Start of Excerpted data
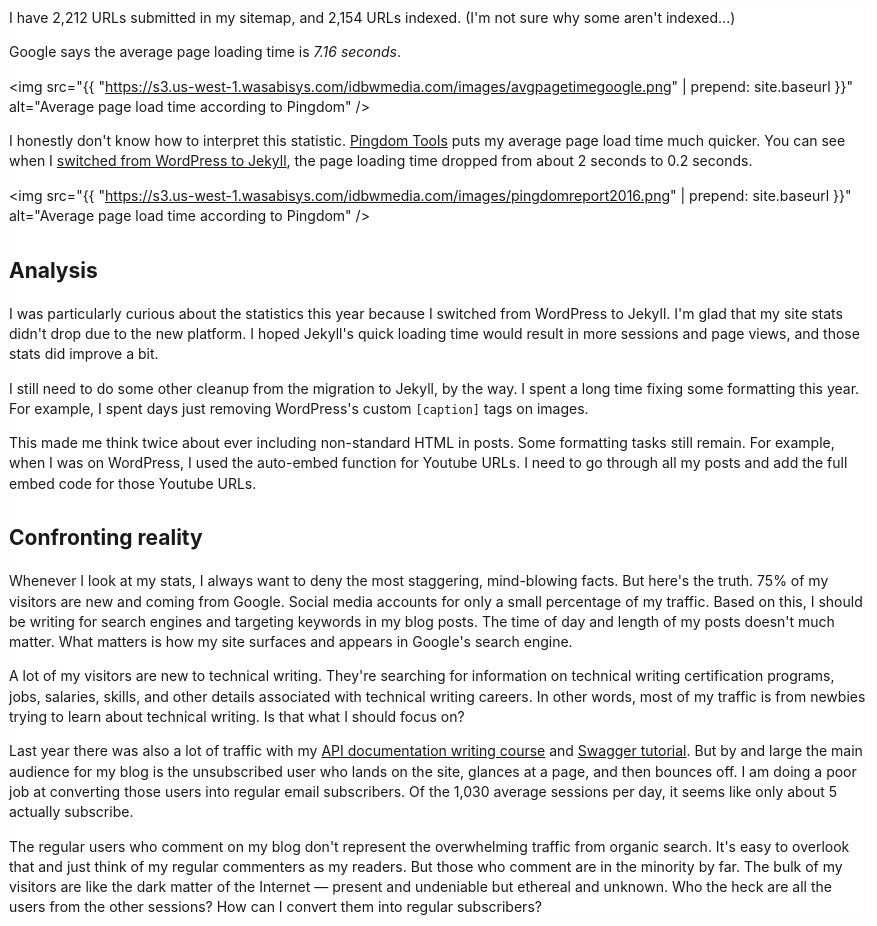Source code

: I have 2,212 URLs submitted in my sitemap, and 2,154 URLs indexed. (I'm not sure why some aren't indexed...)

Google says the average page loading time is *7.16 seconds*.

<img src="{{ "https://s3.us-west-1.wasabisys.com/idbwmedia.com/images/avgpagetimegoogle.png" | prepend: site.baseurl }}" alt="Average page load time according to Pingdom" />

I honestly don't know how to interpret this statistic. [Pingdom Tools](http://tools.pingdom.com/fpt/) puts my average page load time much quicker. You can see when I [switched from WordPress to Jekyll](https://idratherbewriting.com/2015/05/29/moved-my-blog-from-wordpress-to-jekyll/), the page loading time dropped from about 2 seconds to 0.2 seconds.

<img src="{{ "https://s3.us-west-1.wasabisys.com/idbwmedia.com/images/pingdomreport2016.png" | prepend: site.baseurl }}" alt="Average page load time according to Pingdom" />

## Analysis

I was particularly curious about the statistics this year because I switched from WordPress to Jekyll. I'm glad that my site stats didn't drop due to the new platform. I hoped Jekyll's quick loading time would result in more sessions and page views, and those stats did improve a bit.

I still need to do some other cleanup from the migration to Jekyll, by the way. I spent a long time fixing some formatting this year. For example, I spent days just removing WordPress's custom `[caption]` tags on images.

This made me think twice about ever including non-standard HTML in posts. Some formatting tasks still remain. For example, when I was on WordPress, I used the auto-embed function for Youtube URLs. I need to go through all my posts and add the full embed code for those Youtube URLs.

## Confronting reality
Whenever I look at my stats, I always want to deny the most staggering, mind-blowing facts. But here's the truth. 75% of my visitors are new and coming from Google. Social media accounts for only a small percentage of my traffic. Based on this, I should be writing for search engines and targeting keywords in my blog posts. The time of day and length of my posts doesn't much matter. What matters is how my site surfaces and appears in Google's search engine.

A lot of my visitors are new to technical writing. They're searching for information on technical writing certification programs, jobs, salaries, skills, and other details associated with technical writing careers. In other words, most of my traffic is from newbies trying to learn about technical writing. Is that what I should focus on?

Last year there was also a lot of traffic with my [API documentation writing course](https://idratherbewriting.com/learnapidoc/) and [Swagger tutorial](https://idratherbewriting.com/learnapidoc/pubapis_swagger.html). But by and large the main audience for my blog is the unsubscribed user who lands on the site, glances at a page, and then bounces off. I am doing a poor job at converting those users into regular email subscribers. Of the 1,030 average sessions per day, it seems like only about 5 actually subscribe.

The regular users who comment on my blog don't represent the overwhelming traffic from organic search. It's easy to overlook that and just think of my regular commenters as my readers. But those who comment are in the minority by far. The bulk of my visitors are like the dark matter of the Internet &mdash; present and undeniable but ethereal and unknown. Who the heck are all the users from the other sessions? How can I convert them into regular subscribers?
End of Excerpted data
Problem details
Convert the rows above into a JSON list of strings, one string per line, with blank lines omitted. Leave the pictures out of the answer.

Finished exercise
[
  "Source code",
  ": I have 2,212 URLs submitted in my sitemap, and 2,154 URLs indexed. (I'm not sure why some aren't indexed...)",
  "Google says the average page loading time is *7.16 seconds*.",
  "<img src=\"{{ \"https://s3.us-west-1.wasabisys.com/idbwmedia.com/images/avgpagetimegoogle.png\" | prepend: site.baseurl }}\" alt=\"Average page load time according to Pingdom\" />",
  "I honestly don't know how to interpret this statistic. [Pingdom Tools](http://tools.pingdom.com/fpt/) puts my average page load time much quicker. You can see when I [switched from WordPress to Jekyll](https://idratherbewriting.com/2015/05/29/moved-my-blog-from-wordpress-to-jekyll/), the page loading time dropped from about 2 seconds to 0.2 seconds.",
  "<img src=\"{{ \"https://s3.us-west-1.wasabisys.com/idbwmedia.com/images/pingdomreport2016.png\" | prepend: site.baseurl }}\" alt=\"Average page load time according to Pingdom\" />",
  "## Analysis",
  "I was particularly curious about the statistics this year because I switched from WordPress to Jekyll. I'm glad that my site stats didn't drop due to the new platform. I hoped Jekyll's quick loading time would result in more sessions and page views, and those stats did improve a bit.",
  "I still need to do some other cleanup from the migration to Jekyll, by the way. I spent a long time fixing some formatting this year. For example, I spent days just removing WordPress's custom `[caption]` tags on images.",
  "This made me think twice about ever including non-standard HTML in posts. Some formatting tasks still remain. For example, when I was on WordPress, I used the auto-embed function for Youtube URLs. I need to go through all my posts and add the full embed code for those Youtube URLs.",
  "## Confronting reality",
  "Whenever I look at my stats, I always want to deny the most staggering, mind-blowing facts. But here's the truth. 75% of my visitors are new and coming from Google. Social media accounts for only a small percentage of my traffic. Based on this, I should be writing for search engines and targeting keywords in my blog posts. The time of day and length of my posts doesn't much matter. What matters is how my site surfaces and appears in Google's search engine.",
  "A lot of my visitors are new to technical writing. They're searching for information on technical writing certification programs, jobs, salaries, skills, and other details associated with technical writing careers. In other words, most of my traffic is from newbies trying to learn about technical writing. Is that what I should focus on?",
  "Last year there was also a lot of traffic with my [API documentation writing course](https://idratherbewriting.com/learnapidoc/) and [Swagger tutorial](https://idratherbewriting.com/learnapidoc/pubapis_swagger.html). But by and large the main audience for my blog is the unsubscribed user who lands on the site, glances at a page, and then bounces off. I am doing a poor job at converting those users into regular email subscribers. Of the 1,030 average sessions per day, it seems like only about 5 actually subscribe.",
  "The regular users who comment on my blog don't represent the overwhelming traffic from organic search. It's easy to overlook that and just think of my regular commenters as my readers. But those who comment are in the minority by far. The bulk of my visitors are like the dark matter of the Internet &mdash; present and undeniable but ethereal and unknown. Who the heck are all the users from the other sessions? How can I convert them into regular subscribers?"
]